- Goal of the exercise:
Pictures are to be omitted; everything else in the data must be transcribed exactly.

- Data provided:
***
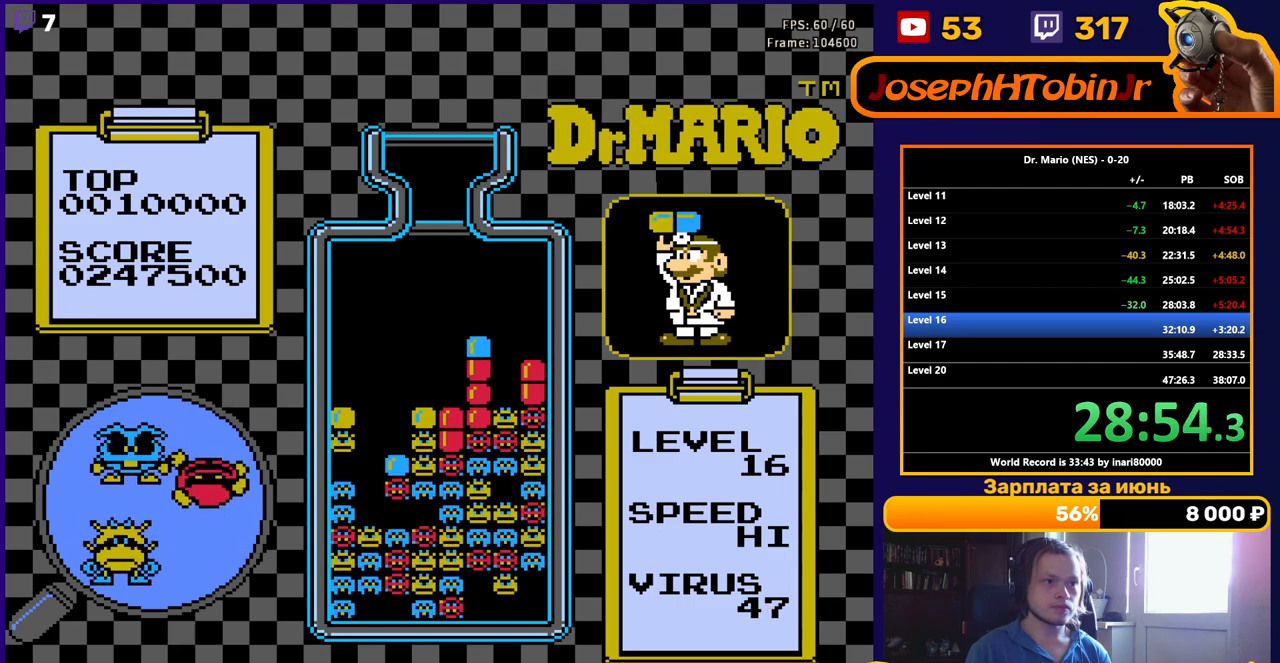
{"buttons": ["DPAD_DOWN"], "events": [[400, "DPAD_DOWN", "down"]]}
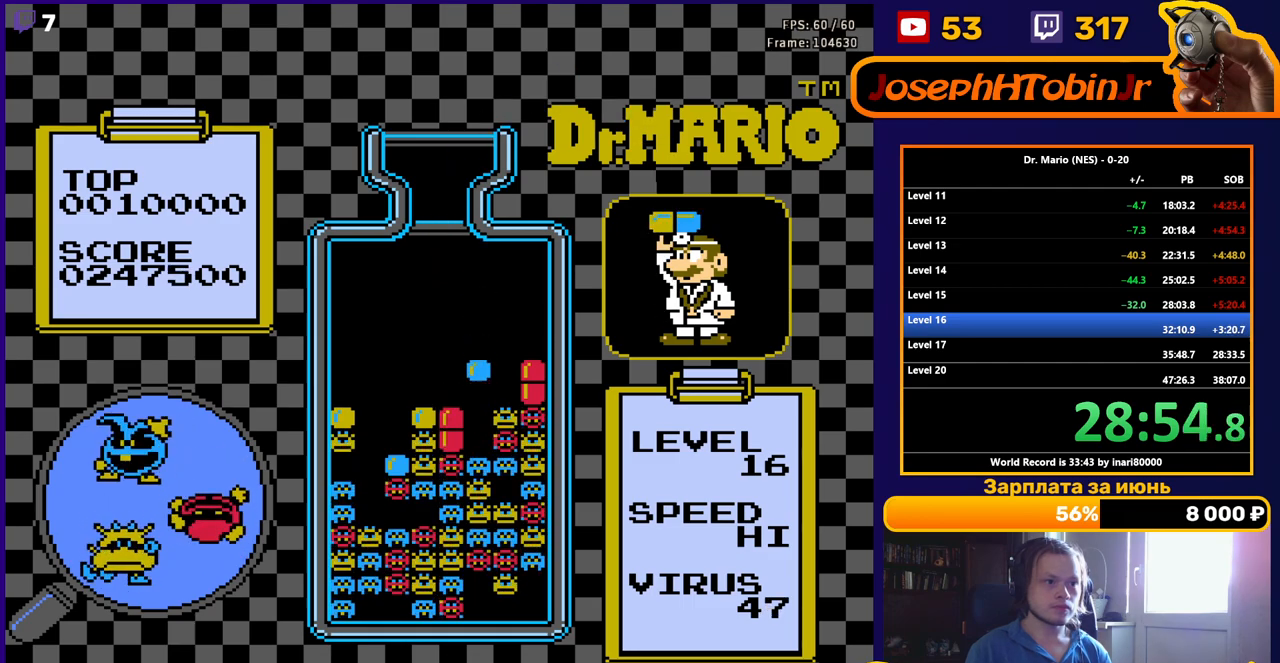
{"buttons": [], "events": [[83, "DPAD_DOWN", "up"], [217, "DPAD_DOWN", "down"], [383, "DPAD_DOWN", "up"]]}
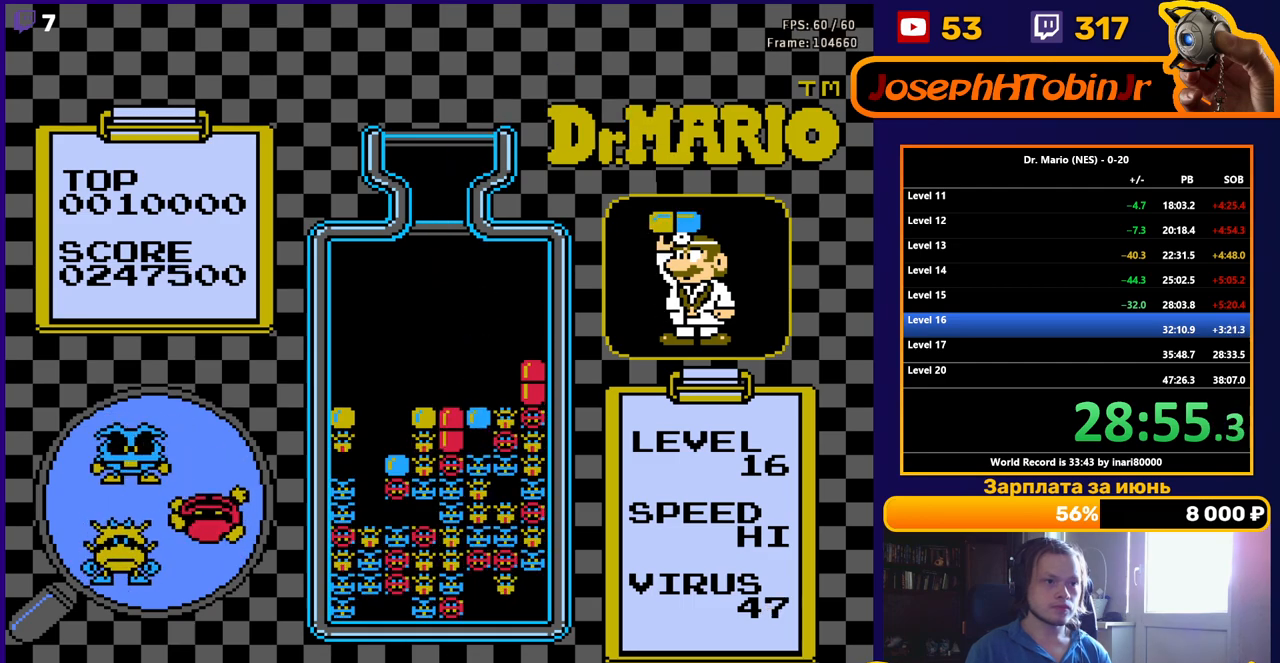
{"buttons": [], "events": []}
***
- Answer:
{"buttons": ["DPAD_DOWN"], "events": [[400, "DPAD_DOWN", "down"]]}
{"buttons": [], "events": [[83, "DPAD_DOWN", "up"], [217, "DPAD_DOWN", "down"], [383, "DPAD_DOWN", "up"]]}
{"buttons": [], "events": []}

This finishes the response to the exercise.